▶ **УСЛОВИЕ ЗАДАНИЯ**
Замените «common name» на «vernacular name» во всех строках приведенных ниже данных и воспроизведите эти строки полностью, ничего иного не изменяя.

▶ **ИСХОДНЫЕ ДАННЫЕ**
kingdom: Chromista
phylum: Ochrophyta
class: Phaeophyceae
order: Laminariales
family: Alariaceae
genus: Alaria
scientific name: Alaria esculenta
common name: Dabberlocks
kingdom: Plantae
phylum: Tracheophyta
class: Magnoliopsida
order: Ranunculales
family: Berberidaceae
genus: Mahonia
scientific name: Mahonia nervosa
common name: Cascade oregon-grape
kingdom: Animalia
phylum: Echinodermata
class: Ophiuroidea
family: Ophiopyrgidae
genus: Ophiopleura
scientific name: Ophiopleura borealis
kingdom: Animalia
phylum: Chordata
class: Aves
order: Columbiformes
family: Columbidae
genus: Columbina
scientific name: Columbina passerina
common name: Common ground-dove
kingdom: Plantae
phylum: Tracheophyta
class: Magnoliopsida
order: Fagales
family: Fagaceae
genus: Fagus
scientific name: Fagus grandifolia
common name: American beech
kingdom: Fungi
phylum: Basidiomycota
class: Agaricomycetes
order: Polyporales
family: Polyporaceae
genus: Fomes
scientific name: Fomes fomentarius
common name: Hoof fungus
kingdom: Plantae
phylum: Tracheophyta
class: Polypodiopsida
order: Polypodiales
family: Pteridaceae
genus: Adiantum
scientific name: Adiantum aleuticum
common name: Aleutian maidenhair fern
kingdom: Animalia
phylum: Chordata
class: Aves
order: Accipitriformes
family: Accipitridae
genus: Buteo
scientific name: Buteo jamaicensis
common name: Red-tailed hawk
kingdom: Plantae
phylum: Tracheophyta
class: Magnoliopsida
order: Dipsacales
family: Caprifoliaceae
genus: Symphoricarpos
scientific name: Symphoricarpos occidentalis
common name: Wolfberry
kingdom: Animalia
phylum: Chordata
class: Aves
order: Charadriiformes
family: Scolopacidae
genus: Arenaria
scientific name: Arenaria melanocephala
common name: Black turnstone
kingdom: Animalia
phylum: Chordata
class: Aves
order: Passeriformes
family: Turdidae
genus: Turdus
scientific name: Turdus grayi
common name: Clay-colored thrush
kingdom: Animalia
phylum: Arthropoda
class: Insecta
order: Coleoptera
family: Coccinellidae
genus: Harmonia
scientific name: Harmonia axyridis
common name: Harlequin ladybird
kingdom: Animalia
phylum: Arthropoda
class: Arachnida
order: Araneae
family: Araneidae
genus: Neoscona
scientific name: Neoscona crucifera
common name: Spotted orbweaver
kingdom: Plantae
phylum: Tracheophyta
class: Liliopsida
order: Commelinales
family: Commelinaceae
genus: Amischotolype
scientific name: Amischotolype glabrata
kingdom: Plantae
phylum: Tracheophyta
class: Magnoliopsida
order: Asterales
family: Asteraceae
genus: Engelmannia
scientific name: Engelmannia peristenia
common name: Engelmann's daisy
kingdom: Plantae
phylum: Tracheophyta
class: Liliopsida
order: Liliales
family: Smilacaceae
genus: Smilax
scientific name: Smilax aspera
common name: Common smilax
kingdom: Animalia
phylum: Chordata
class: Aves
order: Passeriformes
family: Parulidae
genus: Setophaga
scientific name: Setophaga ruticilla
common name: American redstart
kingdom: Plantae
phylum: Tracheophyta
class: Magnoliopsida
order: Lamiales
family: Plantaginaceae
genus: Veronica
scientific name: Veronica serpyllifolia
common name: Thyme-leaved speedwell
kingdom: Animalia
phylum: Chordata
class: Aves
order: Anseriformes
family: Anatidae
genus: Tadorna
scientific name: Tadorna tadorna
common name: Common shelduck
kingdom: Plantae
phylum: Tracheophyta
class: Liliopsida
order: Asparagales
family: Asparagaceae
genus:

▶ **ПИСЬМЕННЫЙ ОТВЕТ**
kingdom: Chromista
phylum: Ochrophyta
class: Phaeophyceae
order: Laminariales
family: Alariaceae
genus: Alaria
scientific name: Alaria esculenta
vernacular name: Dabberlocks
kingdom: Plantae
phylum: Tracheophyta
class: Magnoliopsida
order: Ranunculales
family: Berberidaceae
genus: Mahonia
scientific name: Mahonia nervosa
vernacular name: Cascade oregon-grape
kingdom: Animalia
phylum: Echinodermata
class: Ophiuroidea
family: Ophiopyrgidae
genus: Ophiopleura
scientific name: Ophiopleura borealis
kingdom: Animalia
phylum: Chordata
class: Aves
order: Columbiformes
family: Columbidae
genus: Columbina
scientific name: Columbina passerina
vernacular name: Common ground-dove
kingdom: Plantae
phylum: Tracheophyta
class: Magnoliopsida
order: Fagales
family: Fagaceae
genus: Fagus
scientific name: Fagus grandifolia
vernacular name: American beech
kingdom: Fungi
phylum: Basidiomycota
class: Agaricomycetes
order: Polyporales
family: Polyporaceae
genus: Fomes
scientific name: Fomes fomentarius
vernacular name: Hoof fungus
kingdom: Plantae
phylum: Tracheophyta
class: Polypodiopsida
order: Polypodiales
family: Pteridaceae
genus: Adiantum
scientific name: Adiantum aleuticum
vernacular name: Aleutian maidenhair fern
kingdom: Animalia
phylum: Chordata
class: Aves
order: Accipitriformes
family: Accipitridae
genus: Buteo
scientific name: Buteo jamaicensis
vernacular name: Red-tailed hawk
kingdom: Plantae
phylum: Tracheophyta
class: Magnoliopsida
order: Dipsacales
family: Caprifoliaceae
genus: Symphoricarpos
scientific name: Symphoricarpos occidentalis
vernacular name: Wolfberry
kingdom: Animalia
phylum: Chordata
class: Aves
order: Charadriiformes
family: Scolopacidae
genus: Arenaria
scientific name: Arenaria melanocephala
vernacular name: Black turnstone
kingdom: Animalia
phylum: Chordata
class: Aves
order: Passeriformes
family: Turdidae
genus: Turdus
scientific name: Turdus grayi
vernacular name: Clay-colored thrush
kingdom: Animalia
phylum: Arthropoda
class: Insecta
order: Coleoptera
family: Coccinellidae
genus: Harmonia
scientific name: Harmonia axyridis
vernacular name: Harlequin ladybird
kingdom: Animalia
phylum: Arthropoda
class: Arachnida
order: Araneae
family: Araneidae
genus: Neoscona
scientific name: Neoscona crucifera
vernacular name: Spotted orbweaver
kingdom: Plantae
phylum: Tracheophyta
class: Liliopsida
order: Commelinales
family: Commelinaceae
genus: Amischotolype
scientific name: Amischotolype glabrata
kingdom: Plantae
phylum: Tracheophyta
class: Magnoliopsida
order: Asterales
family: Asteraceae
genus: Engelmannia
scientific name: Engelmannia peristenia
vernacular name: Engelmann's daisy
kingdom: Plantae
phylum: Tracheophyta
class: Liliopsida
order: Liliales
family: Smilacaceae
genus: Smilax
scientific name: Smilax aspera
vernacular name: Common smilax
kingdom: Animalia
phylum: Chordata
class: Aves
order: Passeriformes
family: Parulidae
genus: Setophaga
scientific name: Setophaga ruticilla
vernacular name: American redstart
kingdom: Plantae
phylum: Tracheophyta
class: Magnoliopsida
order: Lamiales
family: Plantaginaceae
genus: Veronica
scientific name: Veronica serpyllifolia
vernacular name: Thyme-leaved speedwell
kingdom: Animalia
phylum: Chordata
class: Aves
order: Anseriformes
family: Anatidae
genus: Tadorna
scientific name: Tadorna tadorna
vernacular name: Common shelduck
kingdom: Plantae
phylum: Tracheophyta
class: Liliopsida
order: Asparagales
family: Asparagaceae
genus:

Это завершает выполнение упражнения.